The United States Government in the year 2009, embarked on an ambitious project aimed at the total renovation of this country’s electrical grid system. Part of that ambitious project was the development and installation of Smart Meters for all homes and businesses in this country. Concerning this issue, on October 27, 2009, Jeff St. John of Greentech Media reported the following information regarding how the amount of government money necessary to pay for the project was awarded.
“The Department of Energy on Tuesday, named 100 smart grid projects as winners of $3.4 billion in stimulus grants – and it looks like the smart meter industry is going to be happy.
That’s because a lot of that money is going to deploy two-way communicating electricity meters to customers, according to the list of winners the DOE published on Tuesday.
Projects that include smart meters make up at least $2.8 billion of the total amount, according to a quick tally of awards. That doesn’t include a tally of projects that won grants of $20 million or less, which make up three-fourths of the recipients.”
One of the big winners listed was Nevada Energy who was to receive $138,000,000.00, for the deployment of 1.3 million Smart Meters. In addition, research into how that money was to be spent has revealed at least one surprise, which was a total listed for gas cost amounting to $25,496,142.00.
The information regarding the gas allowance was obtained directly from the Department of Energy’s Assistance Agreement Award number DE-OE0000205, page 2 of 4. The website address is www.sec.gov/Archives/edgar/data/71180/000074150810000027/exhibit 10-1.
This Budget Information file addresses total costs for NVE during entirety of the project.
* Advanced Service Delivery project gas costs, amounting to $25,496,142, are not included.
SF-424A (Rev. 4-92)”
In the instructions section for the Budget Information in which item #23 was found, is the following.
“Line 23-Provide any other explanations or comments deemed necessary.”
Budget information for a program as ambitious as the Smart Meter requires greater explanation for a $25,496,142.00 item than just this, this is the amount of the gas bill.

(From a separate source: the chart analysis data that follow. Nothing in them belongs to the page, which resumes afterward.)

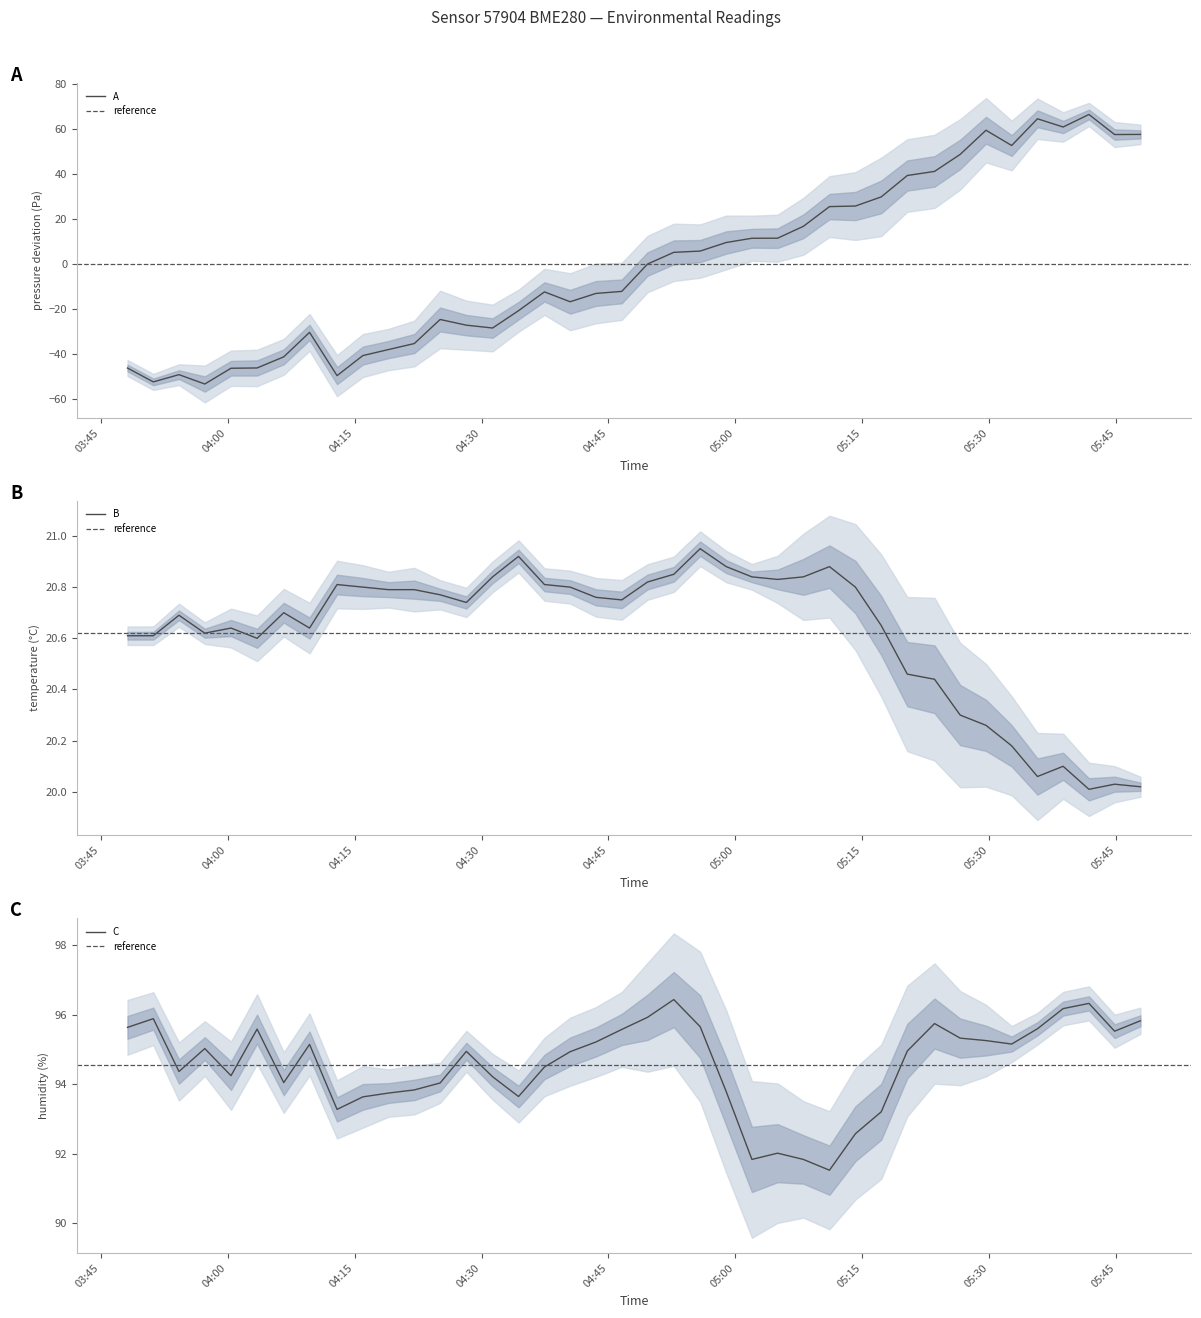

What is the sum of all humidity values?

3781.9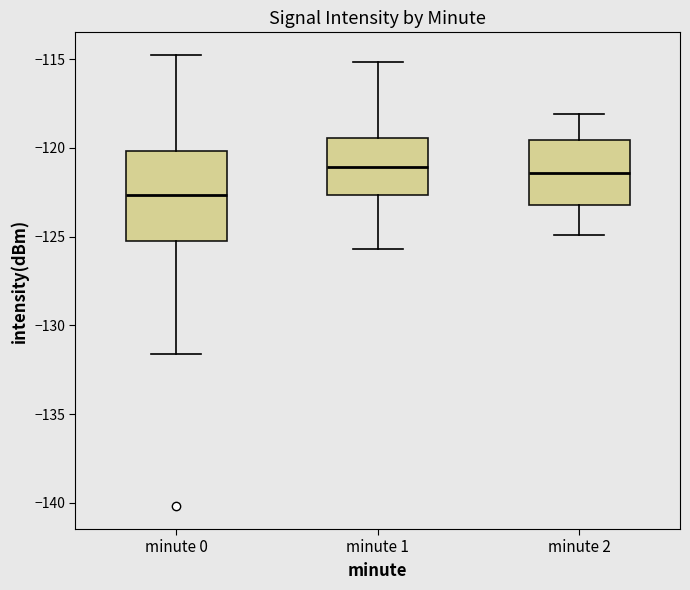

Reading left to right, read every box against the y-axis: the position of its median line, the range the box covers, and the ends of its whiskers. The values are not printed on the chart, so give them approximately, as read against the axis.

minute 0: median -122.5, box -125.0 to -120.0, whiskers -131.5 to -115.0
minute 1: median -121.0, box -122.5 to -119.5, whiskers -125.5 to -115.0
minute 2: median -121.5, box -123.0 to -119.5, whiskers -125.0 to -118.0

This budget issue demonstrates to me the fact the Smart Meter program was ill conceived, not taking into account the fact the homes and businesses the meters were to be installed on, may not have adequate wiring to withstand the bursts of radio frequencies that would be sent every 15 minutes to the billing station.
The Smart Meter program also did not take into account the proper method for dealing with meters that were found to be running hot. The method being employed was to drill holes in the top of the meter casing to release the heat, while at the same time emitting dirt and rain which function as conductors of sparking and electrical arcs.
It is now time for the Inspector General for the Department of Energy to do a complete inspection of how our tax dollars were put to use.